Оба варианта имеют одну общую деталь: четырнадцатого ноября, в то время, когда Прус получил выигрыш, преступник находился в сберегательной кассе или рядом, на улице.
Но исчерпывают ли эти версии возможности, заложенные в рассматриваемой ситуации, истинна ли одна из них?
Легко было выдвинуть версию о сговоре между Арбузовой и Фроловым. А сколько времени и труда пришлось затратить, чтобы проверить это! Любитель экстраординарных гипотез, неожиданных поворотов в расследовании сказал бы, что мы топчемся на месте. Вот если бы слова Арбузовой подтвердились, если бы оказалось, что она, оставив Фролова в квартире, а то и вместе с ним, ходила в мастерскую, — тогда это было бы шагом вперед.
Не согласен. Издержки в нашем деле — плод труда производительного. Версия не подтвердилась. Зато сегодня мы точно знаем, что ни Фролов, ни Арбузова из квартиры не выходили, что свет действительно гас и что Нина Кузьминична была не у соседей, а искала проволоку в кладовой.
Недооценивать преступника опасно. Рано или поздно следователь обязательно сталкивается с проблемой его интеллектуальной потенции. Диапазон умственной деятельности человека чрезвычайно широк: от дебилов и олигофренов до людей одаренных и гениальных. Гадать бессмысленно. По микроскопическим данным, находящимся под рукой, следует определить и уровень эмоциональной уравновешенности незнакомого человека, и его жизненный опыт, и запас знаний — короче, устойчивый умственный горизонт.
Относительно Пруса такой анализ я уже проделал и сейчас, пораскинув мозгами, пожалуй, мог бы предсказать, как повел бы он себя в заданной ситуации. Правда, в отличие от лектора в распоряжении которого были только «слова, слова, слова», мне здорово помогла и кинопленка, просмотренная сегодня в архиве.
Когда Максимов опустил шторы и включил кинопроекционный аппарат, на импровизированный экран — часть стены между высокими, уходящими под самый потолок стеллажами — лег пучок света. Под треск проектора на черном фоне появилась прыгающая вереница похожих на китайские иероглифы буквенных и цифровых обозначений, которая тут же сменилась изображением помещения центральной сберегательной кассы. Слева тянулась стойка с дугами окошек в стеклянной перегородке; у каждого из них стояло по нескольку человек, ожидавших своей очереди. У одного из окошек рядом с женщиной в очках мелькнуло лицо Максимова. Мелькнуло и исчезло за спинами посетителей.

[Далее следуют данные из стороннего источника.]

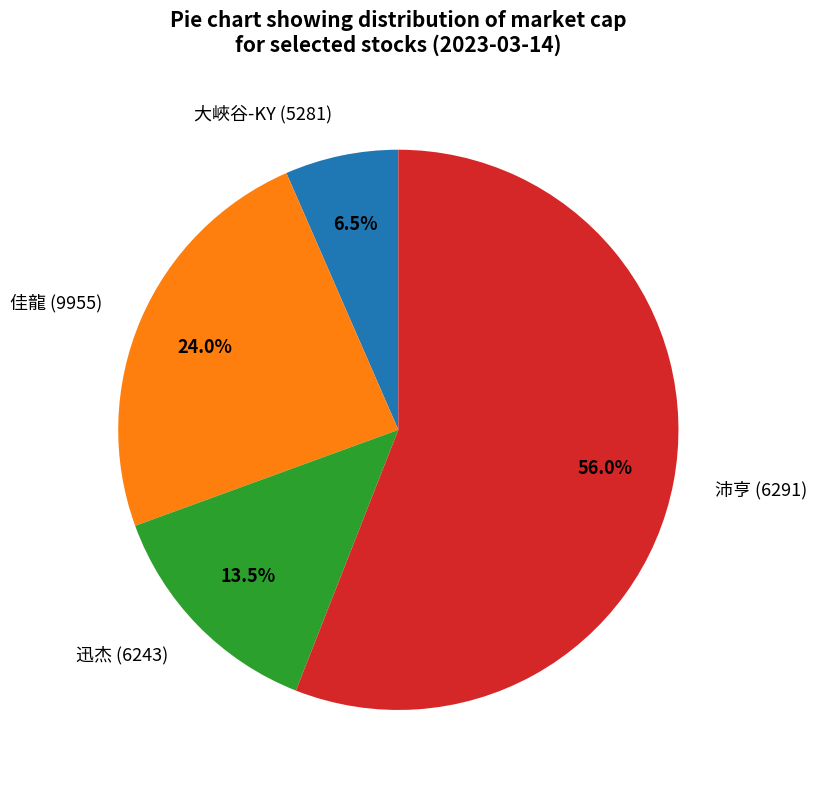

Which slice represents more than half of the pie?

沛亨 (6291)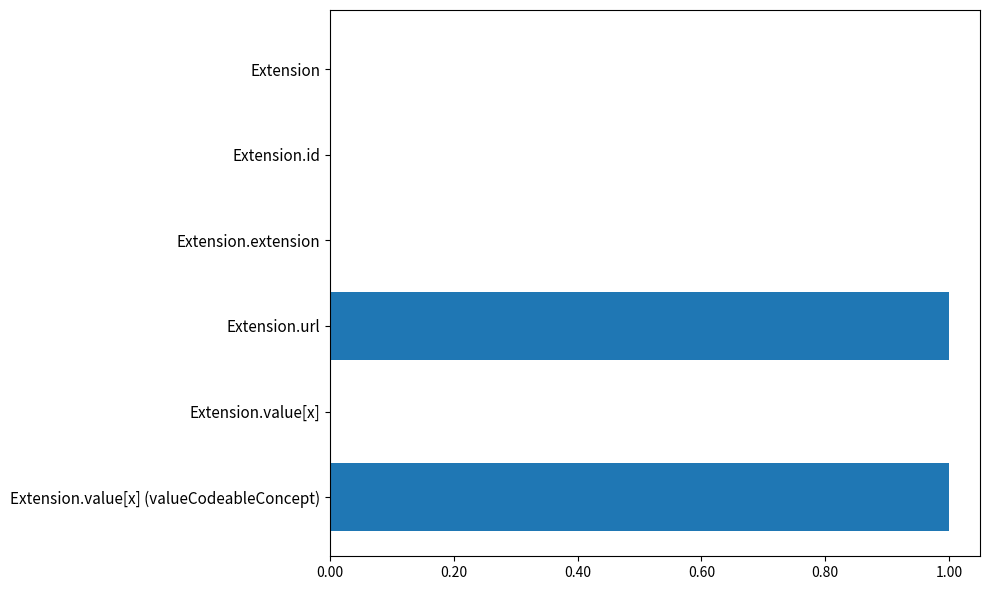

Reading top to bottom, what are all the values shown in this chart?

Extension=0	Extension.id=0	Extension.extension=0	Extension.url=1	Extension.value[x]=0	Extension.value[x] (valueCodeableConcept)=1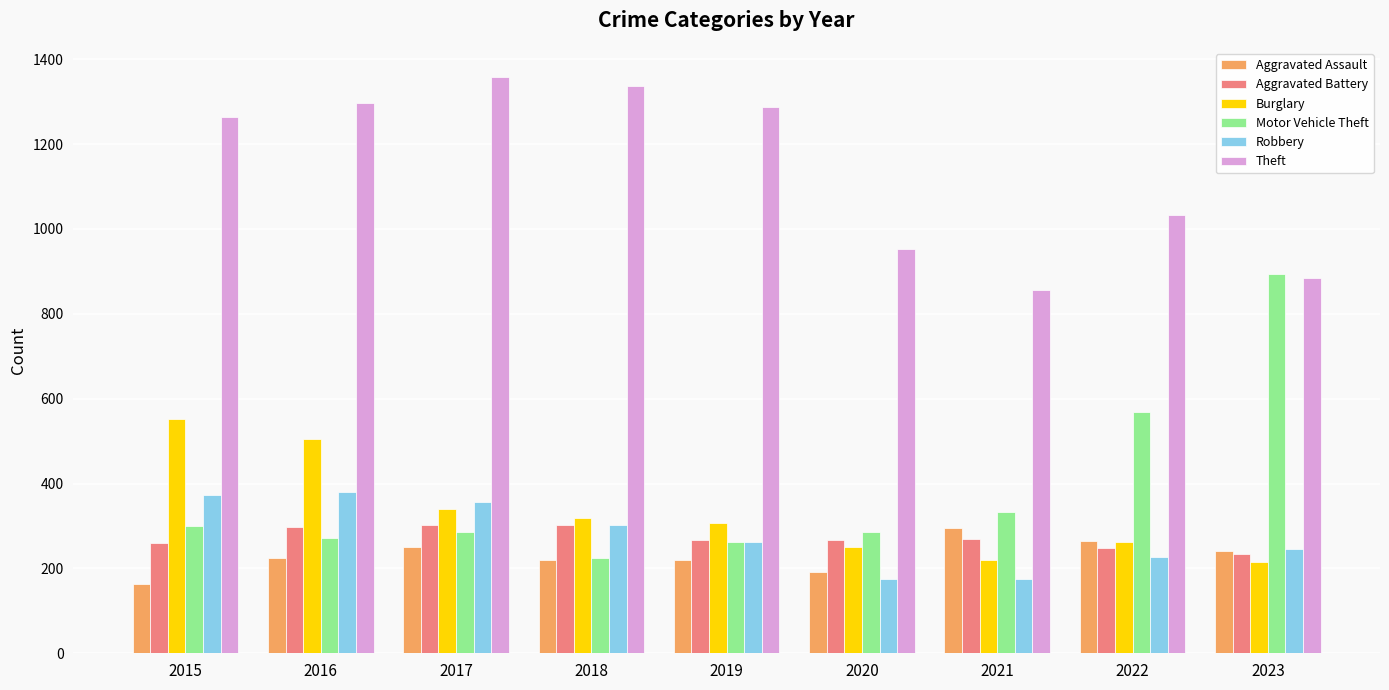

Which category has the lowest value in the Aggravated Assault series?

2015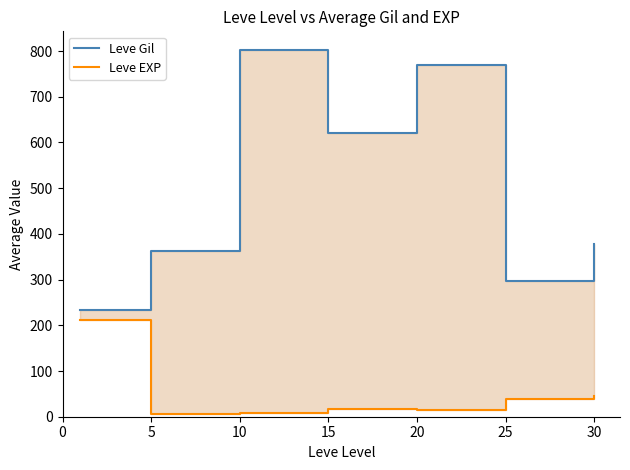

Rank the series at 20 from lowest to highest value.

Leve EXP, Leve Gil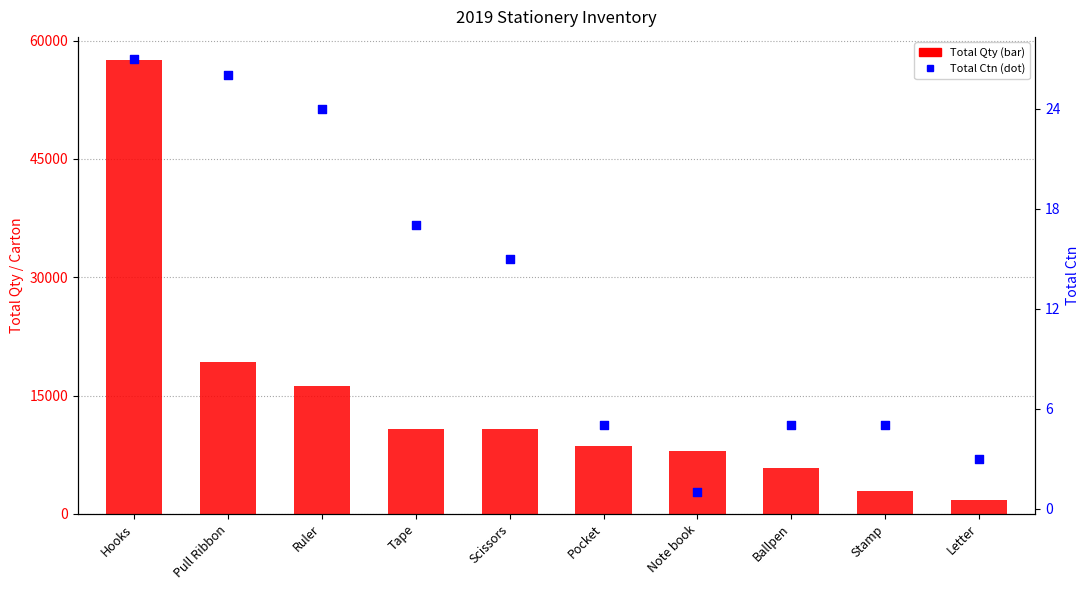

At which category is the sum across all series the highest?

Hooks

Камера переместилась вправо, где стояли большие столы с чернильными приборами и пачками бланков расходных и приходных ордеров. В зале было темно, и создавалось впечатление, что сюжет снят не для киножурнала, а для детективного фильма: кадры резкие, контрастные, без полутонов, — результат применения слишком большой (или слишком маленький — я все время путаю) выдержки и низкой светочувствительности пленки. Лица людей, освещенные только ртутными лампами, расположенными на фронтальной стене за стойками, имели нездоровый, призрачный оттенок. Пленка была черно-белая, но голубой цвет стены, на которую проецировался фильм, создавал впечатление, что где-то в зале сберкассы время от времени вспыхивают дуги электросварки. Максимов не удержался и сострил: «Ну, Синельник! Лунатиков каких-то снял».
Входная дверь открылась, и в операционный зал вошел высокий худой старик. Это был Прус.
По моей просьбе Максимов остановил ленту, и Евгений Адольфович застыл на месте, будто споткнулся о невидимое препятствие — стеклянную стену, например.
Он был одет в светлый плащ, теплый шарф несколько раз обернут вокруг шеи. Без головного убора. Из-за резкого перехода от света к тени на экране глаз его не было видно — их отчасти закрывали густые колючие брови, а отчасти мешал наклон головы. В крепко сжатом кулаке правой руки Прус держал клеенчатую хозяйственную сумку с блестящей змейкой. На втором плане — неподвижные посетители сберкассы: мужчины и женщины с детьми, молодые люди и старушки, замершие в тот момент, когда их остановила рука Максимова. Больше в кадре ничего интересного не было, и проектор заработал вновь.
Треск в сочетании с ожившими на экране движениями Пруса сделал их на миг похожими на движения механической игрушки, Евгений Адольфович перенес тяжесть тела на левую ногу, сделал шаг, другой, направился к окошку с цифрой «17».